[Assignment] Scan the entries for lines with the word "Annotated" and copy those lines.

Dataset entries
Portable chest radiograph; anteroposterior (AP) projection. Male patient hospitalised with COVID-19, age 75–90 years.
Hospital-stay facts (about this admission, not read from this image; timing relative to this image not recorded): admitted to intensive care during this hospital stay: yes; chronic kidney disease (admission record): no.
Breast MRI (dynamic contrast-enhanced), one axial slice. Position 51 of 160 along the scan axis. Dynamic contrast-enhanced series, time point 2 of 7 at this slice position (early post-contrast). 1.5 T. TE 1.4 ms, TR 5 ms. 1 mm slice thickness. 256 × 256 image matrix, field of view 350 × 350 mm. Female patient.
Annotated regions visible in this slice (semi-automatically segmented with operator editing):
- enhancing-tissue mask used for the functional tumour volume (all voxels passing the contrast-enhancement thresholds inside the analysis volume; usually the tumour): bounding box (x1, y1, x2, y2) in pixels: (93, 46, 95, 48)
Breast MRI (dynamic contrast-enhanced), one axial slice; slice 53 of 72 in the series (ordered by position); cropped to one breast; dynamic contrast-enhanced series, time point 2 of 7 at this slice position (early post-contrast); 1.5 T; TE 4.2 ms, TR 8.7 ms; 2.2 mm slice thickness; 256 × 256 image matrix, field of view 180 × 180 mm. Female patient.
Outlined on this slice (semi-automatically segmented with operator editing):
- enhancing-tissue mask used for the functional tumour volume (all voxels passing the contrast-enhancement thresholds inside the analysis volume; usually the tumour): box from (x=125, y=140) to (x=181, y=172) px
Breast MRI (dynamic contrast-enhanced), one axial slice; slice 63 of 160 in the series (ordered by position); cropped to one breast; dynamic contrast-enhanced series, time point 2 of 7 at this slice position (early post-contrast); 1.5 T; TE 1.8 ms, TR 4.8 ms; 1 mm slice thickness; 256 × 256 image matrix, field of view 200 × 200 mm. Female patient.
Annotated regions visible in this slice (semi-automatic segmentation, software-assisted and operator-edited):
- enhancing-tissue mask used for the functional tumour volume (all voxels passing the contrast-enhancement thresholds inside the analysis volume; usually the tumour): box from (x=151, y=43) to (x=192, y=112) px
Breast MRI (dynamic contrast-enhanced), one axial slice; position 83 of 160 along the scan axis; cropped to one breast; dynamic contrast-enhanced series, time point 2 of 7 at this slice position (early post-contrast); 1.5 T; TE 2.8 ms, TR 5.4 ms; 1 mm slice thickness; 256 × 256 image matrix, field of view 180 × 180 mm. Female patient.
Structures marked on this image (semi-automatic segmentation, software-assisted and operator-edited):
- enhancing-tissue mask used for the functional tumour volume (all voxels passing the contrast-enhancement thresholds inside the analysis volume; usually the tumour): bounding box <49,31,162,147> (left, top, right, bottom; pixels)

[Answer to this problem]
Annotated regions visible in this slice (semi-automatically segmented with operator editing):
Annotated regions visible in this slice (semi-automatic segmentation, software-assisted and operator-edited):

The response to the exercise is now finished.